Differences of the Concept of World and the Concept of Experience in Kant's and Merleau-Ponty's Philosophy
DOI:
https://doi.org/10.14232/kulonbseg.2022.22.1.295Keywords:
transcendental philosophy, phenomenology, ontology, cognition, experience, synthesis, world, world-constitution, meaning, objectivityAbstract
The aim of the article is the analysis concerning the relationship between the conceptions of „experience” and „world” in the transcendental-philosophical oeuvre of Immanuel Kant and the phenomenological approach of Maurice Merleau-Ponty.
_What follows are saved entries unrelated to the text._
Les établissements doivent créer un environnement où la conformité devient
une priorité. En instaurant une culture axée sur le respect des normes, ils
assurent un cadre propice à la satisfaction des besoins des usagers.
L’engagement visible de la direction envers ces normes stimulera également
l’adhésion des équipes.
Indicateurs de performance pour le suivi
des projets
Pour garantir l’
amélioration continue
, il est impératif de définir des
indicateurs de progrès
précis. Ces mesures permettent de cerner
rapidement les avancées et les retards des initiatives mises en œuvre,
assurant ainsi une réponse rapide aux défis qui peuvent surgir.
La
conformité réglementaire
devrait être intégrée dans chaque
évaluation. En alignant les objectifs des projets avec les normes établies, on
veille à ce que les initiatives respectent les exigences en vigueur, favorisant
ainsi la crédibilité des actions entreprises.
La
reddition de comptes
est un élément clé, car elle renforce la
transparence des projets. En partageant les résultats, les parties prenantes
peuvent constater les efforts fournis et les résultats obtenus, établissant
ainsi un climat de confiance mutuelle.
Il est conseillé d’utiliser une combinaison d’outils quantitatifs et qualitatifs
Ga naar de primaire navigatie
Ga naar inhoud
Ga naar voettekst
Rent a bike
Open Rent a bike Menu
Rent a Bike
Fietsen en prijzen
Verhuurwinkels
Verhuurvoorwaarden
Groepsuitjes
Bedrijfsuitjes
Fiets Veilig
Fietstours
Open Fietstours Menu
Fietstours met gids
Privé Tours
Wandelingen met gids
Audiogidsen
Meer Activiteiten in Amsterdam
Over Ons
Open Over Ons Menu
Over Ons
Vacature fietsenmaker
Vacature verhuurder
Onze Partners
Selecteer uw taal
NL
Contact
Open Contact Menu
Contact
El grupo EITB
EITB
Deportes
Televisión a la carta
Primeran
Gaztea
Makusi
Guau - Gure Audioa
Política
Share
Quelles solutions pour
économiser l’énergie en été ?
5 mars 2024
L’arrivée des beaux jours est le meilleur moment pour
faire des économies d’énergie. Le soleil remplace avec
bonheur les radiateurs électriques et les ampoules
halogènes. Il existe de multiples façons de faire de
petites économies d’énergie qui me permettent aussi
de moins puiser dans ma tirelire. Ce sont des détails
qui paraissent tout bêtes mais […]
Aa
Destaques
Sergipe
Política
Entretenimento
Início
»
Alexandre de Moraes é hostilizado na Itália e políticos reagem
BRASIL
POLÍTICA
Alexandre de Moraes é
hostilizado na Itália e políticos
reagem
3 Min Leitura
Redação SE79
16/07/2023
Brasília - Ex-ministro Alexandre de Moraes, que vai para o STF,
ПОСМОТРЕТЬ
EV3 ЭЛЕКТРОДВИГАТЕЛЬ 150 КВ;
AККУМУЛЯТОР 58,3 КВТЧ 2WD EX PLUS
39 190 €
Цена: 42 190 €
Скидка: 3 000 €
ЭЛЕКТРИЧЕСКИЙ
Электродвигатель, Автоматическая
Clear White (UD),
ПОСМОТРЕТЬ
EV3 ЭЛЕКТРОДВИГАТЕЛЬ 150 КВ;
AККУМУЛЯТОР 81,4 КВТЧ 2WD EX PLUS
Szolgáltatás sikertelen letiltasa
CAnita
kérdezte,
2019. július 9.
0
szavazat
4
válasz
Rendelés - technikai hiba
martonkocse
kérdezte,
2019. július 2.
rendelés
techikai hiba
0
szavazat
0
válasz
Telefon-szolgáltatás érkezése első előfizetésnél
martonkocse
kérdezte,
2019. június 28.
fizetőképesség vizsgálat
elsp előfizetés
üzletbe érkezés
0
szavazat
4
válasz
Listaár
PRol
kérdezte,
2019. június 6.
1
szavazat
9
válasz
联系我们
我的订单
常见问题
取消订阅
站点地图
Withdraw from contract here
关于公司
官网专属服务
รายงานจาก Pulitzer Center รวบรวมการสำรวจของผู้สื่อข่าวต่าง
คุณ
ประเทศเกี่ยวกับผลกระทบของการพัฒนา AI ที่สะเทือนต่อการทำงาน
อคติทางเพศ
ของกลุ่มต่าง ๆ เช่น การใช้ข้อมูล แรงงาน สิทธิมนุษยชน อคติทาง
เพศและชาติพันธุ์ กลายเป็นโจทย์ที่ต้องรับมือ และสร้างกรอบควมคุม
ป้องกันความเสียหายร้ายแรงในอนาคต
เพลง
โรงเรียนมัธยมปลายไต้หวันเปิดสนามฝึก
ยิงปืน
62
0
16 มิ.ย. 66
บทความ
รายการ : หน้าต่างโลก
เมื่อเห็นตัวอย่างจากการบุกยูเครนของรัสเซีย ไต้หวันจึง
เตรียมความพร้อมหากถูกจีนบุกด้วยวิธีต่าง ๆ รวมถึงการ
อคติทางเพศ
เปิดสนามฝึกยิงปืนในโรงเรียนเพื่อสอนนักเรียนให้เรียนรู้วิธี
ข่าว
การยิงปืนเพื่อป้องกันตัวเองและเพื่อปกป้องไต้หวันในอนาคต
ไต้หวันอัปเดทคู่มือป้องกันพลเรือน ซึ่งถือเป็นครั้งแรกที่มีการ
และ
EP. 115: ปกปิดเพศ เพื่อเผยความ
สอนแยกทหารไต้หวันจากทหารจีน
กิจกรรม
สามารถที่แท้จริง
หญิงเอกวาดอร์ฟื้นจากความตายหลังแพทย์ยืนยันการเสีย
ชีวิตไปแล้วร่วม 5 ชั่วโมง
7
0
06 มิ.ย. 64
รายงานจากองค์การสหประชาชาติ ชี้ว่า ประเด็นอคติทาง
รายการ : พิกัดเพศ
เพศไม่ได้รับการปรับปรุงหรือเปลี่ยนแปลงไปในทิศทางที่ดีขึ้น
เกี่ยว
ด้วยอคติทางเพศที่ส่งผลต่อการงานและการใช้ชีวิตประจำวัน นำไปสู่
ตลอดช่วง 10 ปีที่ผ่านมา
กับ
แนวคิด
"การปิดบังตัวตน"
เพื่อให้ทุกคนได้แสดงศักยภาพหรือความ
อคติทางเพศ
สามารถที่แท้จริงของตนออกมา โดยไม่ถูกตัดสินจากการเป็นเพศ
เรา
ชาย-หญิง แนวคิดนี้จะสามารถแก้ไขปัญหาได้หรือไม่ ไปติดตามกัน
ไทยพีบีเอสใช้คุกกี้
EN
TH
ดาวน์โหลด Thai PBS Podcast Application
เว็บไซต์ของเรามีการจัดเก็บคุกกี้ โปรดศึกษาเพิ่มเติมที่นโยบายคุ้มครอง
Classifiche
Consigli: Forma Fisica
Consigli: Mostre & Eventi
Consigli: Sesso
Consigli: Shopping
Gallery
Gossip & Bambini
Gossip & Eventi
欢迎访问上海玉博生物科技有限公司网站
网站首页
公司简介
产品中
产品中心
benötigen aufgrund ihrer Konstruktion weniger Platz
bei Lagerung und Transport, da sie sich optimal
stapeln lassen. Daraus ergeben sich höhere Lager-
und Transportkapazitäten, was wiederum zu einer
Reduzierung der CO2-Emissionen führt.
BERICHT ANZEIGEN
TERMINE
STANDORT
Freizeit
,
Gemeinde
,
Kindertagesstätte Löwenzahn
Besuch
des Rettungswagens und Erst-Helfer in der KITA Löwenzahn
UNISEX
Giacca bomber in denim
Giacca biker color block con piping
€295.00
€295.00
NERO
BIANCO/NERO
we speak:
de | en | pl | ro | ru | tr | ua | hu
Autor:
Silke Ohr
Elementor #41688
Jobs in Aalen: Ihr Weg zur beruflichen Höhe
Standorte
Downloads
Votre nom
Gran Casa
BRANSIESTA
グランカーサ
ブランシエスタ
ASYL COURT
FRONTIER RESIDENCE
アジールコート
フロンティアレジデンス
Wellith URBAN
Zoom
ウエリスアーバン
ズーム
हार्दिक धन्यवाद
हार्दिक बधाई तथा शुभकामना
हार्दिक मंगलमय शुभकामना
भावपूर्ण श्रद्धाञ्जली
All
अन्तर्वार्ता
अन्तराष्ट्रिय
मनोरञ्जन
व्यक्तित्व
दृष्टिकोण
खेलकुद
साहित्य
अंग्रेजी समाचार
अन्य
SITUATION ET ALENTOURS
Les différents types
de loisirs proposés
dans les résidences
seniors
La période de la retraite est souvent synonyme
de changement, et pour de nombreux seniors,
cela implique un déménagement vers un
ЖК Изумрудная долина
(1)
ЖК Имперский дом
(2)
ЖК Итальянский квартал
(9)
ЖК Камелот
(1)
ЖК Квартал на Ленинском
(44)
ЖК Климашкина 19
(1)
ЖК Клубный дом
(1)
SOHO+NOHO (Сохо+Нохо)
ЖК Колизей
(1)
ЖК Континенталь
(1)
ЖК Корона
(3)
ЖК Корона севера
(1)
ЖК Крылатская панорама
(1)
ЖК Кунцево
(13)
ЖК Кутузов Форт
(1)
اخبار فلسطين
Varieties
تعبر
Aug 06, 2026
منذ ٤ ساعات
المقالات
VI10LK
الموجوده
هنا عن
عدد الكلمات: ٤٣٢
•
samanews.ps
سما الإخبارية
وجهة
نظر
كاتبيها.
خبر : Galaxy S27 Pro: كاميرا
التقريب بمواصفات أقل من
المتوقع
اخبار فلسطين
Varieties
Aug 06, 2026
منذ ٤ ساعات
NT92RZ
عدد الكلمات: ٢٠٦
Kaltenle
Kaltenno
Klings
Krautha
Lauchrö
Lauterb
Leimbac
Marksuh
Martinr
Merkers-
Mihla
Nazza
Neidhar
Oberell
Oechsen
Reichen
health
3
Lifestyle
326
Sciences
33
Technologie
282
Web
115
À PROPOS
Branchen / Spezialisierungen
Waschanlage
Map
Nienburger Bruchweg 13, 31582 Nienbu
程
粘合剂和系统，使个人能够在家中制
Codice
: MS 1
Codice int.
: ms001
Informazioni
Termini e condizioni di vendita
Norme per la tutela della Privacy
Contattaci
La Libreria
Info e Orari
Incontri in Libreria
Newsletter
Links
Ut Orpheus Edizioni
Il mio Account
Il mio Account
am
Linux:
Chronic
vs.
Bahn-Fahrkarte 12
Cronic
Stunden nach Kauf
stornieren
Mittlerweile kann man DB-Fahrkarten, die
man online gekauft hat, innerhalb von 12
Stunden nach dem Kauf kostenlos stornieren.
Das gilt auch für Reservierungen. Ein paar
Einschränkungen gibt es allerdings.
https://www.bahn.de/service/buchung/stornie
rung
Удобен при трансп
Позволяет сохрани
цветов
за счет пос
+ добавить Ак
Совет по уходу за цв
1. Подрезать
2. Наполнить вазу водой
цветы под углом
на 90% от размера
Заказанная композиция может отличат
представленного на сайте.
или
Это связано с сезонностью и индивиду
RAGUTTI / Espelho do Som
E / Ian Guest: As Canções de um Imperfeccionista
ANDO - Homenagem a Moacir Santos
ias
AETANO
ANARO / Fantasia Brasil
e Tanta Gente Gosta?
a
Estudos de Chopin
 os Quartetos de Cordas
In accordance with this issue, the argumentations of the two philosophers show fundamental differences. According to the Critique of pure Reason the sphere of cognizable objects is conceived as an a priori determined system. Merleau-Ponty, elaborating his genuine theory – called “the ontology of primordial openness”, eliminates the frameworks of the Kantian view and interprets the relation between the subject and the world under circumstances in which entities does not have a solid shape and order. His method reveals the primordial essence of philosophy that was hidden by the manifold of discursive theories during the history of western philosophy. Merleau-Ponty argues that the traditional metaphysical argumentations should be replaced by the ontology of the „Savage” that leads the philosopher back to the authentic dimensions of being and thinking.